Care Coordinator RN - Remote Position
eQHealth Solutions
Date: 4 weeks ago
City: Tampa, FL
Contract type: Full time
Remote
Care Coordination Services
- Performs care coordination services for assigned recipients who are eligible for home health services (Home Health Visits, PPEC, Personal Care Services and/or Private Duty Nursing Services etc. based on contract requirements).
- Uses discretion to approve/validate UR or forward to 2nd level reviewer. Provides first level utilization review for all inpatient and outpatient services requiring authorization: Prospective Review Urgent/Non-urgent, Concurrent Review and Retrospective Review.
- Completes prior authorizations as appropriate in a timely manner.
Initial Assessment and Planning
- Conducts an initial survey to recommend appropriate (home health assessment) for the recipient, unless this has already been done during the current fiscal year.
- Conducts a home and/or PPEC visit as needed or if contract requirement.
- Schedules and convenes initial face-to-face meeting in the recipient’s home and/or PPEC comprised of the recipient (if able) and the parent or legal guardian.
- Assesses, plans, implements, monitors and evaluates the options and services required to meet the recipient’s health care needs.
Documentation and Communication
- Documents recipient’s assessment findings, actions, and outcomes.
- Documents all communication, interventions and follow up tasks in the Care Coordination System within one (1) business day of each intervention and/or encounter.
Collaboration and Coordination
- Identifies patient care issues and makes recommendations on patient care issues.
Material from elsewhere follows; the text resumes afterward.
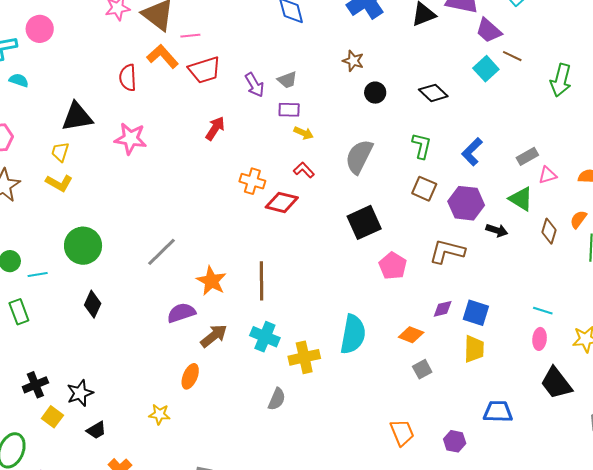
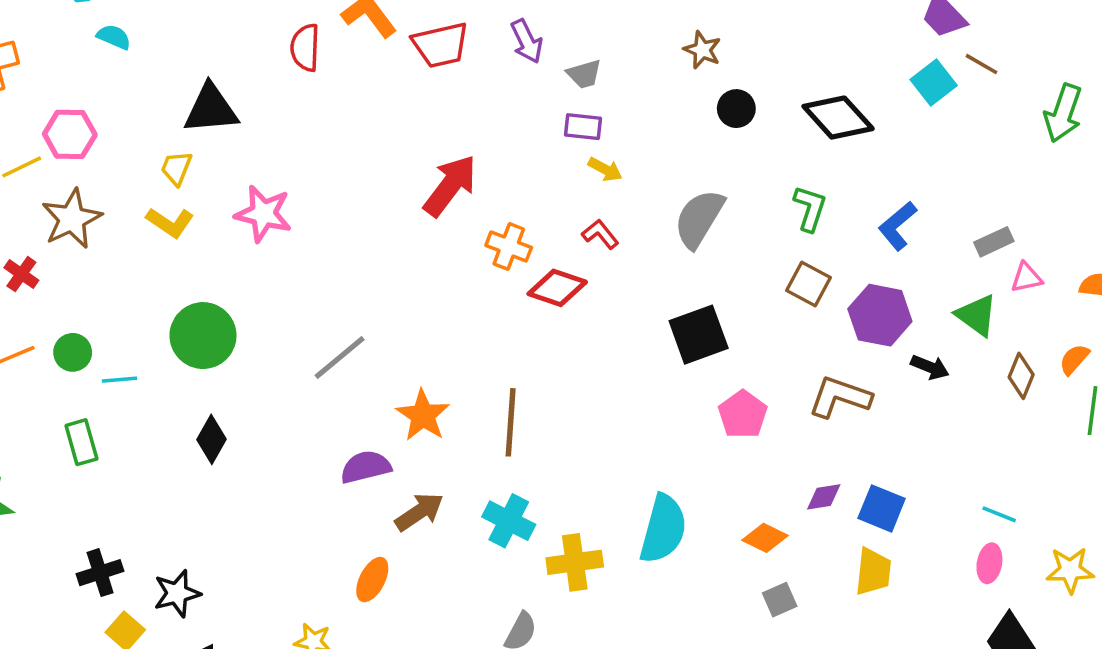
purple arrow: (255, 85) -> (527, 41), moved
black diamond: (433, 93) -> (838, 118), size x1.4
red arrow: (215, 128) -> (450, 186), moved, size x1.5
pink star: (131, 139) -> (263, 214), moved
- Collaborates with the parent or legal guardian and healthcare team to arrange for identified home care needs.
Plan of Care Management
- Responsible for maintaining regular monthly contact (telephonically or face-to-face) with the recipient and the recipient’s parent or legal guardian for purpose of updating Plan of Care (POC), resolving issues and identifying additional issues.
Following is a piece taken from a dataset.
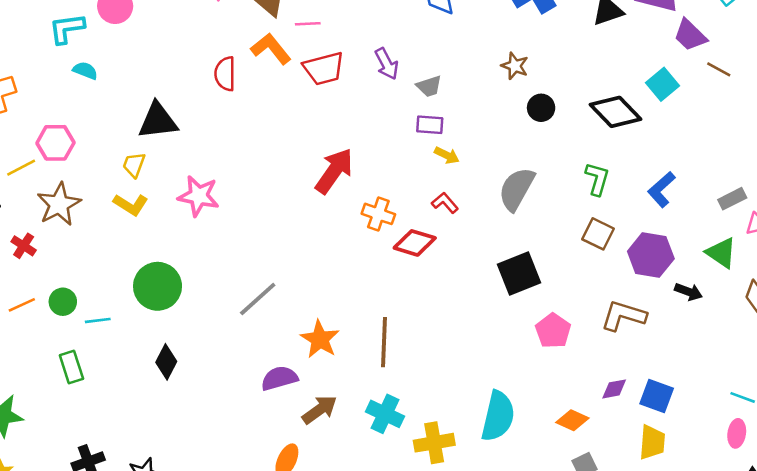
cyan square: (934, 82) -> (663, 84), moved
Multidisciplinary Team Engagement
- As part of the multidisciplinary team, regularly meets with the team and contributes to the development of a comprehensive plan of care based on the needs of the recipient and recipient’s parent or legal guardian.
- Evaluates and modifies recipient’s plan of care as needed. Regularly communicates changes to the recipient’s parent or legal guardian, healthcare team, and other agencies involved in the recipient’s care.
Caseload and Community Resource Management
- Monitors assigned caseload eligibility status on a monthly basis, based on their status in MMIS.
- Completes a Staffing Tool (Freedom of Choice) any time a parent or legal guardian expresses the desire to reconsider a recipient’s placement into a Skilled Nursing Facility.
- Follows guidelines for additional required calls and visits for Skilled Nursing Facility (SNF) transitions to community settings for six (6) months.
Community Engagement
- Functions as a resource to the community.